Но от крика и ругательств командира роты пользы делу, увы, не было. Даже наоборот, чтецы стали еще больше волноваться и даже сбиваться при чтении с листка.

- Кого ты набрал? Это же долбоиобы! - возмущался Розенфельд. - Таким не место в хозяйственной роте! Надо отправлять их в кабельно-монтажный батальон! Пусть роют ямы!

Но тут Ивану пришла в голову одна мысль. - Товарищ капитан, - сказал он, - а ведь в других ротах солдаты ничем не лучше!

- Это в каком смысле? - насторожился Розенфельд.

- Да в том, что если наши ребята, отобранные из лучших выпускников учебного батальона, неспособны выучить двух четверостиший, почему мы считаем, что солдаты других рот справятся с этим?

- Ты думаешь, что там такие же раздолбаи? - засомневался командир роты.

- Я думаю, что похлеще, - ответил Иван. - В учебном батальоне, например, много выходцев из Средней Азии. А они, как известно, не очень хорошо знают русский язык. Да в других ротах…Или я не помню, как в «учебке» готовились к самодеятельности! В основных подразделениях, в большинстве своем, служат бывшие курсанты, интеллектуальный уровень которых очень невысок…

- Да ты, конечно, прав, - согласился Розенфельд. - Но нам от этого не легче! Хотелось бы, конечно, провести концерт, как говорится, «без сучка, без задоринки»…А тут такой ляпсус!

- Знаете что, товарищ капитан? - перебил его Зайцев. - А если мы попробуем положить листочки с текстами стихов на спины стоящих в первом ряду ребят? Значит, весь второй ряд сможет считывать стихи с бумажки! К тому же самые рослые и здоровенные обычно самые тупые…Как говорится: «сила есть, ума не надо»!

- А это - идея! - встрепенулся Розенфельд. - Ну-ка, давай попробуем!

Воины построились в две шеренги.

Действительно, почти все рослые парни из второй шеренги не смогли выучить стихи.
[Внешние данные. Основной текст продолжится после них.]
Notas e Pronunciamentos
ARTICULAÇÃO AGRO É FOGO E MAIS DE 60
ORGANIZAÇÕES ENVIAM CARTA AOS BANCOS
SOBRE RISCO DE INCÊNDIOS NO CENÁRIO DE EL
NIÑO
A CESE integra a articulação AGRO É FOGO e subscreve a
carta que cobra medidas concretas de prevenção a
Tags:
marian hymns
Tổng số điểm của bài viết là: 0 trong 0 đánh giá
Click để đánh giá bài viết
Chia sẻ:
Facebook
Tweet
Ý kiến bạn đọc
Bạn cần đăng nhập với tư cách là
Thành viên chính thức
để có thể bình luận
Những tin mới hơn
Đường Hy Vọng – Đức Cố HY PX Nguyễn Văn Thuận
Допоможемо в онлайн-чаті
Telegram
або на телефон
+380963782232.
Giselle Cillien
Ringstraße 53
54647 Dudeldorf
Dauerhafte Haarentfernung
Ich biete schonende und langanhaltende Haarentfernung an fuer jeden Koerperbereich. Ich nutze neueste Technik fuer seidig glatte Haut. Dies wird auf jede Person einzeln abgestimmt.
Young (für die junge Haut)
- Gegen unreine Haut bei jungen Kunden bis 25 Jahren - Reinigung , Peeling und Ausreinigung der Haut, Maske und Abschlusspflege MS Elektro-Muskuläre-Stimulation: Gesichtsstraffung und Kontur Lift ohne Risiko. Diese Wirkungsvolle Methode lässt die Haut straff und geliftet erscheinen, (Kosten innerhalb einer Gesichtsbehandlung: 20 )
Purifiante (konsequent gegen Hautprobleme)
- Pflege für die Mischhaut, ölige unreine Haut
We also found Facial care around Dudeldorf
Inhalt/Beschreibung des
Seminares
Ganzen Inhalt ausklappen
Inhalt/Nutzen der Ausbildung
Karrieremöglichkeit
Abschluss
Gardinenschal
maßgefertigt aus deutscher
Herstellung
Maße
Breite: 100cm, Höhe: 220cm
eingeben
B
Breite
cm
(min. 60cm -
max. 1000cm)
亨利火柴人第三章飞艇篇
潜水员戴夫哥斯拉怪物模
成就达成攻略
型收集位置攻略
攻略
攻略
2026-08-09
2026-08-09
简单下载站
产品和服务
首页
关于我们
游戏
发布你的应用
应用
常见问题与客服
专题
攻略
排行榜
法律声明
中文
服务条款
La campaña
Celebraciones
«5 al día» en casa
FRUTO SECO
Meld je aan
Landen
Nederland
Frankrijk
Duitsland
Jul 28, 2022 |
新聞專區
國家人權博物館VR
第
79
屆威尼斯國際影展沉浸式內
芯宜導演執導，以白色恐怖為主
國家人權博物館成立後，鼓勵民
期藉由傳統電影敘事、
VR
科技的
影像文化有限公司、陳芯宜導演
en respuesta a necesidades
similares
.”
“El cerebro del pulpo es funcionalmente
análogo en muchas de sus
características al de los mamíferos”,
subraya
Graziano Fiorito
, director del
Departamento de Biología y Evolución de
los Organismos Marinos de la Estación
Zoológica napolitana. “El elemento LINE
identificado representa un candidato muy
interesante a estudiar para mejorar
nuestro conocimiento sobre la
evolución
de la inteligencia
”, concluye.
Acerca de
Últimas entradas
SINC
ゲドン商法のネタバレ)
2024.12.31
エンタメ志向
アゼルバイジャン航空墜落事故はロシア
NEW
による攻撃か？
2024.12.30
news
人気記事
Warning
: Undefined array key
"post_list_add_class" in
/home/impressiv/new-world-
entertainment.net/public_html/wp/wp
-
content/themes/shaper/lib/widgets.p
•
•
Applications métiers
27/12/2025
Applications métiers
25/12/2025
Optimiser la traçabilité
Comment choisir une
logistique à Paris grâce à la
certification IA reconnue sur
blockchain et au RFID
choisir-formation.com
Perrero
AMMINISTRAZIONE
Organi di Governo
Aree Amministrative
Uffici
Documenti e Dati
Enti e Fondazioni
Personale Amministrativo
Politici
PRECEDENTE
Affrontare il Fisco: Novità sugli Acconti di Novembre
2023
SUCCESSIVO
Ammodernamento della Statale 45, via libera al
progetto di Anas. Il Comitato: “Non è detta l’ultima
- Попробуйте-ка положить ваши шпаргалки на спины ребят первой шеренги, - распорядился Розенфельд. - Будете читать с бумажки!

Воины повеселели.

Однако радость участников монтажа и их руководителей оказалась преждевременной. В процессе чтения солдаты переминались с ноги на ногу, двигались корпусом, словом, занимали неустойчивые позиции, и листки со стихами скатывались с их спин.

- Это никуда не годится! - нахмурился Розенфельд. - Наклоняться во время исполнения программ даже еще хуже, чем считывать с листка в открытую!

- Может приклеить листки к спинам? - предложил Таманский.

- Да ты что? - возразил Зайцев. - А как они будут выходить на сцену? Листки ведь будут видны! А это же провал!

- Действительно, - кивнул головой Розенфельд, - это не пойдет! А что если они будут держать листки в руках и незаметно за спиной товарищей подглядывать в тексты? Ведь члены жюри могут не увидеть этого?